Mo's Algorithm
Imagine you're a museum guard whose job is to check specific sections of a long painting for damage. You have a list of 1,000 sections to inspect, each covering some range [l, r]. You could walk left-right across the entire painting for each request — but that's 1,000 full traversals.
The smarter move: sort the requests by location so you're never backtracking far. If request 1 covers [10, 50] and request 2 covers [12, 55], just slide your window from the first to the second — four steps, not 55.
That's Mo's Algorithm: by sorting range queries in a particular clever order, we minimize total pointer movement and answer all queries efficiently.
The sliding window idea
Maintain a current window [cur_l, cur_r] and the aggregate value for that window. To answer query [l, r], expand or shrink the window to match — one element at a time. Each expansion/contraction must update the aggregate in \(O(1)\).
The cost of all queries combined = total pointer movement. Mo's job is to minimize that total movement.
Block-based query sorting
Divide the array into blocks of size B = ⌊√n⌋ (the same idea behind sqrt decomposition). Sort queries by:
1. Primary key: the block containing the left endpoint.
2. Secondary key: the right endpoint (ascending for even-numbered blocks, descending for odd-numbered — the "alternating" or "Hilbert" variant halves constant factors).
In the basic version, within each block all queries are sorted by right endpoint (ascending).

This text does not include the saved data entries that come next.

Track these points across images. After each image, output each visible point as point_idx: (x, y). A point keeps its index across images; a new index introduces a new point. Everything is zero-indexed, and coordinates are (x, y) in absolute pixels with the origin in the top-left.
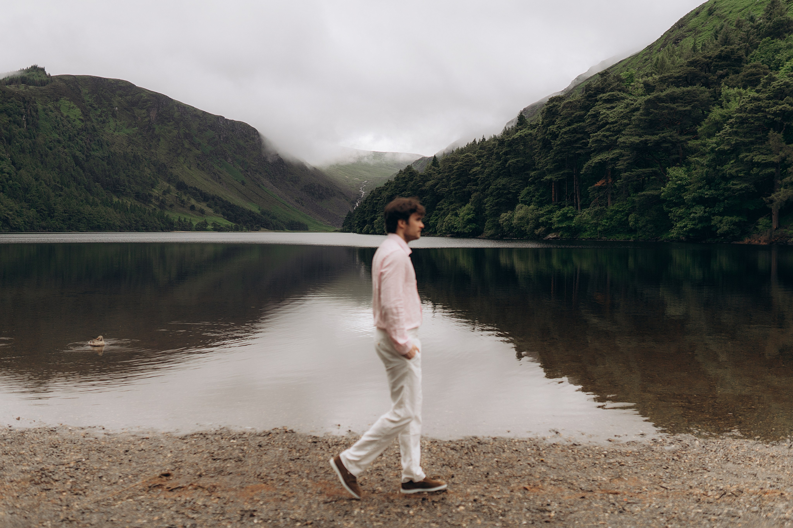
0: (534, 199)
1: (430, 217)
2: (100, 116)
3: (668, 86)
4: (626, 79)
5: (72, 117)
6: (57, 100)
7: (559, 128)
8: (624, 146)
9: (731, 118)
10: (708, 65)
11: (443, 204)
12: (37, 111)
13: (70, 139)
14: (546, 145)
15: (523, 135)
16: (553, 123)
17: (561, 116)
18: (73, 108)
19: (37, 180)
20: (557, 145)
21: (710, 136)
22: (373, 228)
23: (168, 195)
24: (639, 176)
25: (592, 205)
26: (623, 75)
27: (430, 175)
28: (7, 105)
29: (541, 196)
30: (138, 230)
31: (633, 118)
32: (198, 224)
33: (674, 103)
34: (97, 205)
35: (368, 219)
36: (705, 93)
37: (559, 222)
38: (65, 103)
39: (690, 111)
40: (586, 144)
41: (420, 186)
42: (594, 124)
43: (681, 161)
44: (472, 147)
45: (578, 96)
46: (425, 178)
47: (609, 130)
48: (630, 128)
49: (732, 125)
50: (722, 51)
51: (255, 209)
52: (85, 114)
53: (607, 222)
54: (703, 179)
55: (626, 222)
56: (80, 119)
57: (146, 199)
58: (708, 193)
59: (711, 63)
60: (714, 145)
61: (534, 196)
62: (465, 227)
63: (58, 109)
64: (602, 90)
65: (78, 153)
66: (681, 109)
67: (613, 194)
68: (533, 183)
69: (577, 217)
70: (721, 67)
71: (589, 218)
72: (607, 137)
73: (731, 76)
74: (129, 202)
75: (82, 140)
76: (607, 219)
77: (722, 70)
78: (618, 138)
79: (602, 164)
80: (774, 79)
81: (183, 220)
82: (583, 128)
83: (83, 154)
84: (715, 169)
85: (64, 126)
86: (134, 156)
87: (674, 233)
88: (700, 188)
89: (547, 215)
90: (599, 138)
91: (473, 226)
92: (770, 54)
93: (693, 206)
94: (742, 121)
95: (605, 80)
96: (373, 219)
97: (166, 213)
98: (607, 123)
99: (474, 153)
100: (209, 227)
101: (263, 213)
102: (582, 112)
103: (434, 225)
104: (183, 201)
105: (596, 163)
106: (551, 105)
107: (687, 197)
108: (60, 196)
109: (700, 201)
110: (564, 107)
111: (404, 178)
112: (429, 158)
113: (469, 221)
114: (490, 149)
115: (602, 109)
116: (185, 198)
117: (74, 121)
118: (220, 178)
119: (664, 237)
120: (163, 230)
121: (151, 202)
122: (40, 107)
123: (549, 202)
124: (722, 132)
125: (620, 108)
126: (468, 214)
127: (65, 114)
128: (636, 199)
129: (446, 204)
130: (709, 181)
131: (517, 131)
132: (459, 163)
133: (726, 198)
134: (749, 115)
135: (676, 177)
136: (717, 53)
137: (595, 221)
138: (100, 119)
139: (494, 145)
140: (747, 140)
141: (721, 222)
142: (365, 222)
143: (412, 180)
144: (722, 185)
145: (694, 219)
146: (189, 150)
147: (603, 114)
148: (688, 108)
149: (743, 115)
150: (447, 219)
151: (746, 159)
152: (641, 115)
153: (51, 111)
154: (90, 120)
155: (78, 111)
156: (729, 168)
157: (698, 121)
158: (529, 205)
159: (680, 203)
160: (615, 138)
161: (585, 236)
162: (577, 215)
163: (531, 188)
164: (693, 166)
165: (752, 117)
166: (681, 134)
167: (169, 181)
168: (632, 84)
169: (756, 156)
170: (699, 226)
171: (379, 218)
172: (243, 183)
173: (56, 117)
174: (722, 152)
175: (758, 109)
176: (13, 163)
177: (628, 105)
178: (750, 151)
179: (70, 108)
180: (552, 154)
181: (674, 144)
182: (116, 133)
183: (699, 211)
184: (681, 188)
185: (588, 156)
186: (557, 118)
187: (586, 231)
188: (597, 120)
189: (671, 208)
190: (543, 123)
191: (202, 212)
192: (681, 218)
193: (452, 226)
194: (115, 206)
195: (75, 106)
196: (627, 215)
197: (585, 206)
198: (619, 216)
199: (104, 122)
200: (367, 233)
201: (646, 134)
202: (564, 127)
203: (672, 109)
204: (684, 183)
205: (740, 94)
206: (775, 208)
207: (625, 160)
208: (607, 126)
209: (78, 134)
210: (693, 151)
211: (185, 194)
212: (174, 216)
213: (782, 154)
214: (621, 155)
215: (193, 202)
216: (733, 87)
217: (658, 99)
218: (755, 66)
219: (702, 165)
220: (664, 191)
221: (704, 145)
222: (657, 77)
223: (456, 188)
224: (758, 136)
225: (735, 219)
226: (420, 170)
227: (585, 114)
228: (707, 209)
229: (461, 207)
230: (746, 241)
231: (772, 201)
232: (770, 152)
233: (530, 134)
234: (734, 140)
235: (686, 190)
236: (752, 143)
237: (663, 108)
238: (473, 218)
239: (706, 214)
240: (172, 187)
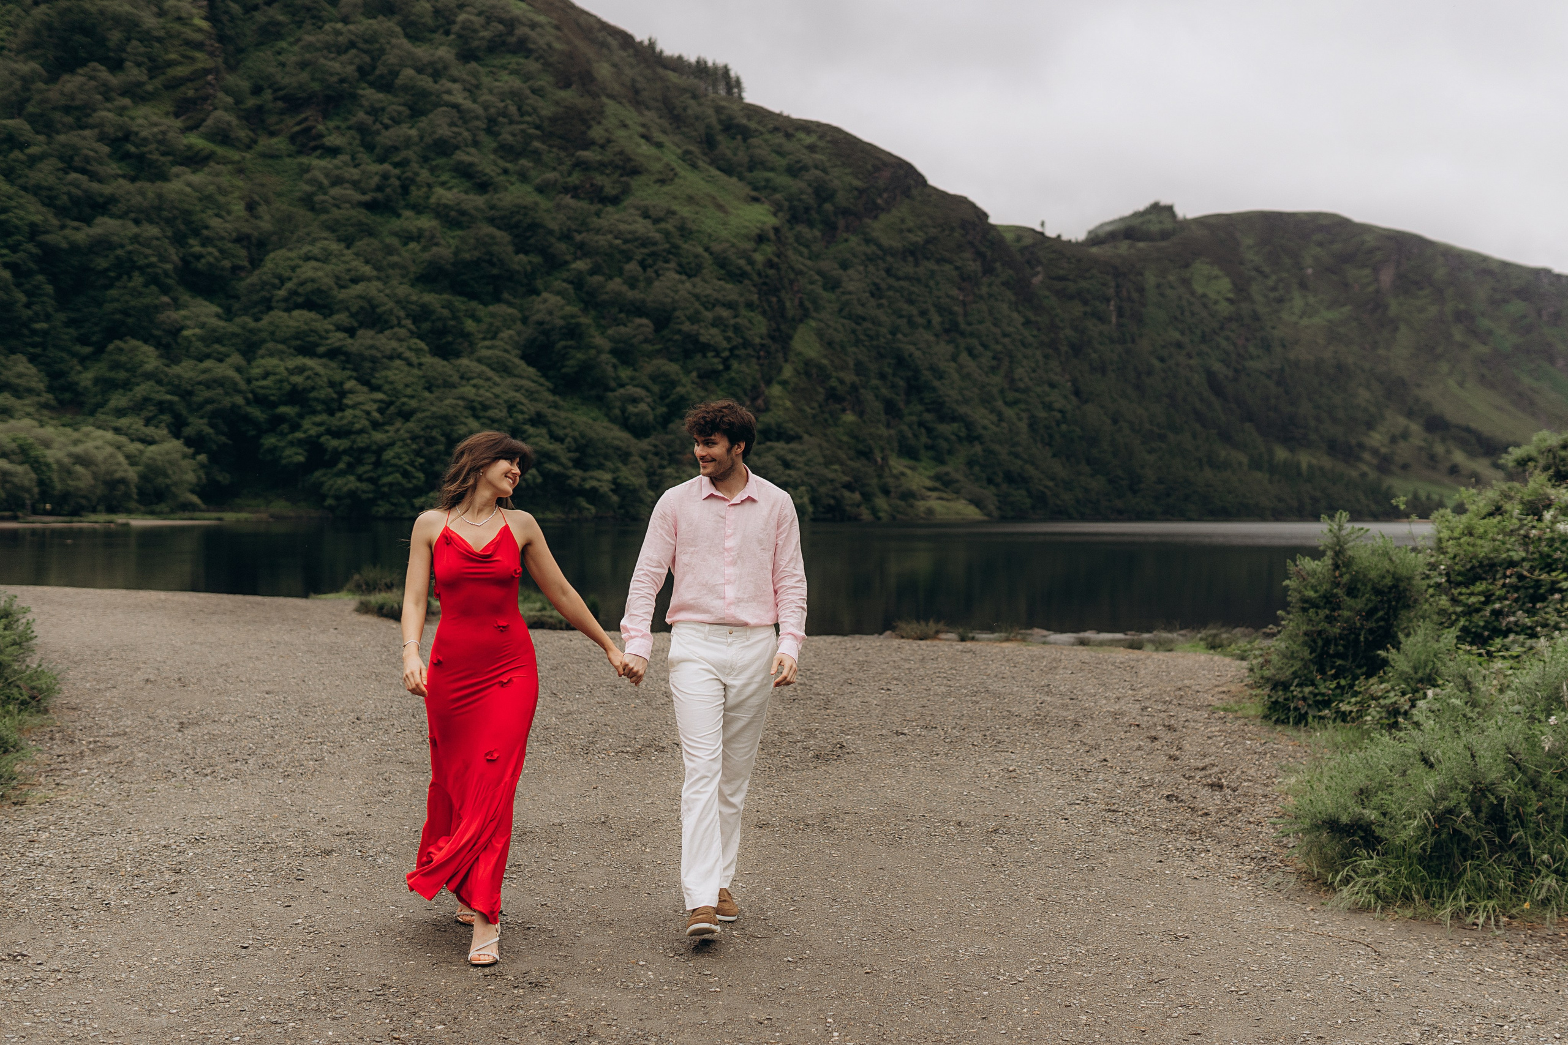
5: (1213, 296)
6: (1187, 266)
12: (1142, 290)
13: (1204, 339)
18: (1216, 277)
19: (1114, 421)
23: (1401, 444)
28: (1084, 284)
38: (1201, 269)
52: (1241, 288)
56: (1228, 300)
57: (1348, 452)
63: (1186, 282)
65: (1217, 366)
74: (1311, 460)
75: (1227, 339)
83: (1228, 365)
85: (1193, 314)
86: (1340, 366)
97: (1389, 482)
104: (1435, 457)
116: (1439, 449)
117: (1216, 302)
118: (1532, 404)
121: (1359, 459)
122: (1150, 281)
127: (1200, 290)
138: (1272, 295)
146: (1464, 346)
153: (1172, 287)
154: (1249, 298)
155: (1225, 284)
167: (1410, 414)
173: (1180, 298)
176: (1077, 393)
179: (1210, 278)
182: (1304, 322)
191: (1476, 478)
194: (1276, 470)
195: (1220, 273)
199: (1280, 300)
209: (1222, 328)
211: (1443, 439)
215: (1458, 457)
240: (1415, 427)
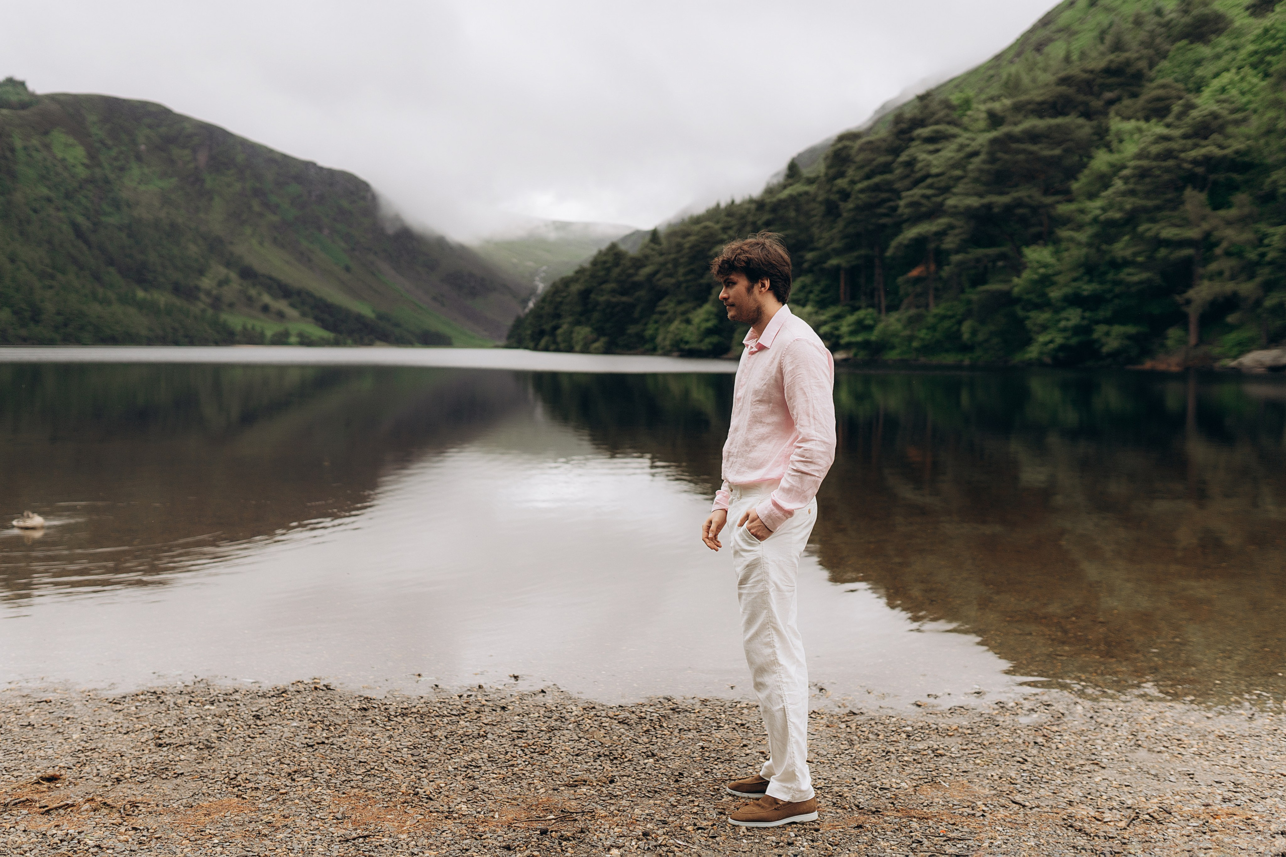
0: (812, 296)
1: (646, 324)
2: (116, 159)
3: (1026, 117)
4: (960, 106)
5: (71, 160)
6: (46, 133)
7: (853, 182)
8: (955, 213)
9: (1124, 167)
10: (1089, 83)
11: (666, 305)
12: (13, 150)
13: (68, 196)
14: (832, 210)
15: (794, 193)
16: (842, 175)
17: (855, 162)
18: (72, 145)
19: (12, 261)
20: (851, 210)
21: (1092, 196)
22: (555, 342)
23: (226, 288)
24: (978, 260)
25: (903, 306)
26: (955, 98)
27: (646, 257)
29: (823, 291)
30: (176, 343)
31: (970, 167)
32: (274, 335)
33: (1035, 143)
34: (109, 303)
35: (547, 327)
36: (1083, 128)
37: (852, 333)
38: (59, 138)
39: (1060, 158)
40: (895, 209)
41: (630, 276)
42: (907, 176)
43: (1045, 237)
44: (714, 213)
45: (884, 132)
46: (638, 263)
47: (930, 186)
48: (966, 184)
49: (1126, 180)
50: (1111, 61)
51: (365, 310)
52: (93, 157)
53: (926, 334)
54: (1080, 265)
55: (958, 335)
56: (83, 164)
57: (189, 293)
58: (1088, 288)
59: (1094, 80)
60: (1098, 212)
61: (811, 292)
62: (701, 341)
63: (47, 147)
64: (919, 122)
65: (80, 219)
66: (1047, 153)
67: (936, 289)
68: (810, 271)
69: (880, 327)
70: (1110, 88)
71: (898, 326)
72: (927, 197)
73: (1127, 102)
74: (162, 298)
75: (86, 197)
76: (928, 328)
77: (1111, 91)
78: (945, 199)
79: (920, 242)
80: (1193, 107)
81: (249, 326)
82: (890, 183)
83: (88, 219)
84: (1099, 250)
85: (57, 174)
86: (173, 225)
87: (1033, 352)
88: (1075, 280)
89: (833, 321)
90: (915, 199)
91: (715, 339)
92: (1187, 68)
93: (1063, 309)
94: (1143, 174)
95: (926, 107)
96: (556, 328)
97: (225, 317)
98: (928, 176)
99: (717, 222)
100: (293, 339)
101: (380, 317)
102: (889, 158)
103: (653, 338)
104: (250, 299)
105: (912, 240)
106: (840, 145)
107: (1055, 294)
108: (51, 287)
109: (1075, 300)
110: (861, 149)
111: (605, 262)
112: (647, 232)
113: (709, 332)
114: (743, 217)
115: (920, 153)
116: (253, 292)
117: (73, 166)
118: (310, 260)
119: (1018, 358)
120: (217, 343)
121: (197, 298)
122: (18, 143)
123: (835, 302)
124: (1110, 191)
125: (949, 151)
126: (707, 320)
127: (60, 155)
128: (974, 297)
129: (672, 305)
130: (1090, 269)
131: (785, 187)
132: (692, 238)
133: (1117, 296)
134: (1154, 164)
135: (1038, 262)
136: (1102, 64)
137: (907, 332)
138: (116, 164)
139: (749, 211)
140: (1149, 203)
141: (1107, 334)
142: (542, 333)
143: (617, 265)
144: (1110, 276)
145: (1064, 330)
146: (261, 215)
147: (923, 160)
148: (1057, 152)
149: (1144, 163)
150: (673, 327)
151: (1148, 234)
152: (984, 162)
153: (37, 150)
154: (99, 165)
155: (78, 153)
156: (1121, 248)
157: (1072, 173)
158: (804, 305)
159: (1044, 304)
160: (939, 199)
161: (892, 355)
162: (880, 321)
163: (806, 279)
164: (1064, 245)
165: (1159, 168)
166: (1046, 192)
167: (228, 265)
168: (969, 113)
169: (1163, 228)
170: (1074, 341)
171: (565, 327)
172: (347, 269)
173: (45, 160)
174: (1111, 223)
175: (1168, 154)
177: (962, 147)
178: (1153, 220)
179: (67, 146)
180: (840, 224)
181: (1035, 209)
182: (142, 188)
183: (1073, 317)
184: (1046, 281)
185: (898, 228)
186: (849, 167)
187: (893, 347)
188: (913, 171)
189: (1029, 311)
190: (826, 174)
191: (281, 315)
192: (1044, 328)
193: (681, 340)
194: (141, 306)
195: (75, 142)
196: (960, 323)
197: (892, 308)
198: (947, 324)
199: (122, 169)
200: (546, 349)
201: (989, 192)
202: (860, 181)
203: (1031, 153)
204: (1050, 271)
205: (1140, 130)
206: (1193, 311)
207: (956, 235)
208: (929, 181)
209: (81, 187)
210: (1065, 221)
211: (254, 285)
212: (235, 321)
213: (1205, 226)
214: (951, 227)
215: (266, 299)
216: (1128, 118)
217: (1010, 137)
218: (1163, 86)
219: (1079, 244)
220: (1017, 285)
221: (1082, 211)
222: (1008, 102)
223: (689, 277)
224: (1169, 196)
225: (1131, 329)
226: (632, 250)
227: (893, 162)
228: (1087, 314)
229: (694, 309)
230: (1148, 365)
231: (1188, 302)
232: (1186, 223)
233: (806, 193)
234: (1129, 203)
235: (1053, 283)
236: (1158, 208)
237: (1018, 152)
238: (715, 326)
239: (1085, 322)
240: (233, 275)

The right pointer only moves forward within a block. When moving to the next block, the left pointer jumps at most B steps per query.
Complexity analysis — where √n comes from
Right pointer movement: within each block, queries are sorted by r, so the right pointer moves monotonically right — at most n total steps per block. With n/B blocks, total right pointer movement is \(O(n × n/B)\) = \(O(n^2/B)\).
Left pointer movement: within one block, the left pointer can jump at most 2B = 2√n per query. With q queries, total left movement is \(O(q × B)\).
Total = \(O(n^2/B + q×B)\). Minimized when \(n^2\)/B = q×B → B = n/√q. When q ≈ n, optimal B = √n, giving \(O((n+q)\)√n).
Requirements — when Mo's doesn't apply
Offline queries: all queries must be known before processing starts. We reorder them — you can't do that online (when queries arrive one by one).
Easy add and remove: adding an element to or removing one from a window boundary must take \(O(1)\). If your aggregate can't be maintained in \(O(1)\) per update, Mo's loses its advantage.
Count-distinct example
Maintain freq[v] = count of value v in current window, and a counter 'distinct'. Add element a[i]: if freq[a[i]] == 0 before incrementing → distinct++; then freq[a[i]]++. Remove a[i]: freq[a[i]]--; if freq[a[i]] == 0 after decrementing → distinct--. Both are \(O(1)\). Total: \(O((n+q)\)√n).
Mo's on trees
A variant handles path queries on trees by linearizing the tree via Euler tour. Paths become range queries on the linearized sequence (with LCA-based inclusion/exclusion). Same asymptotic complexity.